» **HOW TO COMPLETE THIS TASK**: The number of lines containing the word "Ensure" is all you should give; count them in the records below.

Saved data entries:
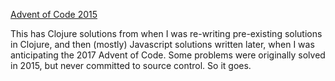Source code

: [Advent of Code 2015](http://adventofcode.com/2015/)

This has Clojure solutions from when I was re-writing pre-existing solutions in Clojure, and then (mostly) Javascript solutions written later, when I was anticipating the 2017 Advent of Code. Some problems were originally solved in 2015, but never committed to source control. So it goes.
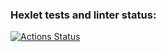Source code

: ### Hexlet tests and linter status:
[![Actions Status](https://github.com/Sancho556/frontend-project-lvl1/workflows/hexlet-check/badge.svg)](https://github.com/Sancho556/frontend-project-lvl1/actions)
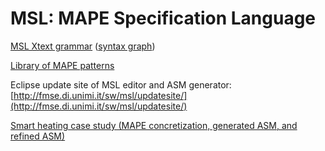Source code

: # MSL: MAPE Specification Language

[MSL Xtext grammar](http://fmse.di.unimi.it/sw/msl/MSL.xtext) ([syntax graph](http://fmse.di.unimi.it/sw/msl/MSL.png))

[Library of MAPE patterns](http://fmse.di.unimi.it/sw/msl/MAPEpatterns.zip)

Eclipse update site of MSL editor and ASM generator: [http://fmse.di.unimi.it/sw/msl/updatesite/](http://fmse.di.unimi.it/sw/msl/updatesite/)

[Smart heating case study (MAPE concretization, generated ASM, and refined ASM)](http://fmse.di.unimi.it/sw/msl/smartHeatingCaseStudyECSA2018.zip)
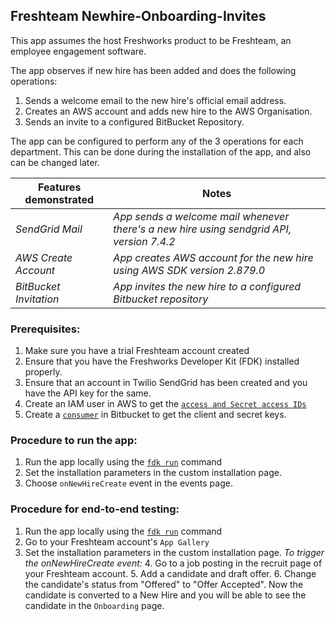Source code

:## Freshteam Newhire-Onboarding-Invites

This app assumes the host Freshworks product to be Freshteam, an employee engagement software.

The app observes if new hire has been added and does the following operations:

1. Sends a welcome email to the new hire's official email address.
2. Creates an AWS account and adds new hire to the AWS Organisation.
3. Sends an invite to a configured BitBucket Repository.

The app can be configured to perform any of the 3 operations for each department. This can be done during the installation of the app, and also can be changed later. 

Features demonstrated | Notes
-------------------- | ------
 _SendGrid Mail_ | _App sends a welcome mail whenever there's a new hire using sendgrid API, version 7.4.2_
 _AWS Create Account_ | _App creates AWS account for the new hire using AWS SDK version 2.879.0_
  _BitBucket Invitation_ | _App invites the new hire to a configured Bitbucket repository_

### Prerequisites:
1. Make sure you have a trial Freshteam account created
2. Ensure that you have the Freshworks Developer Kit (FDK) installed properly.
3. Ensure that an account in Twilio SendGrid has been created and you have the API key for the same. 
4. Create an IAM user in AWS to get the [`access and Secret access IDs`](https://docs.aws.amazon.com/powershell/latest/userguide/pstools-appendix-sign-up.html)
5. Create a [`consumer`](https://support.atlassian.com/bitbucket-cloud/docs/use-oauth-on-bitbucket-cloud/) in Bitbucket to get the client and secret keys. 

### Procedure to run the app:
1. Run the app locally using the [`fdk run`](https://developers.freshteam.com/docs/freshworks-cli/#run) command
2. Set the installation parameters in the custom installation page.
3. Choose `onNewHireCreate` event in the events page.

### Procedure for end-to-end testing:
1. Run the app locally using the [`fdk run`](https://developers.freshchat.com/v2/docs/freshworks-cli/#run) command
2. Go to your Freshteam account's `App Gallery`
3. Set the installation parameters in the custom installation page. 
    _To trigger the onNewHireCreate event:_
    4. Go to a job posting in the recruit page of your Freshteam account. 
    5. Add a candidate and draft offer.
    6. Change the candidate's status from "Offered" to "Offer Accepted". Now the candidate is converted to a New Hire and you will be able to see the candidate in the `Onboarding` page. 
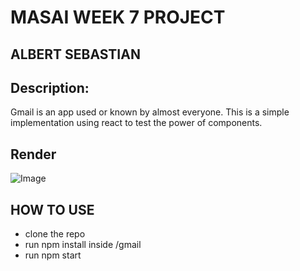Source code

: # MASAI WEEK 7 PROJECT 

## ALBERT SEBASTIAN

## Description:

Gmail is an app used or known by almost everyone. This is a simple implementation using react to test the power of components.

## Render

![Image](https://i.imgur.com/svfiMqk.png)


## HOW TO USE

- clone the repo
- run npm install inside /gmail
- run npm start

» **FINISHED EXERCISE**: 2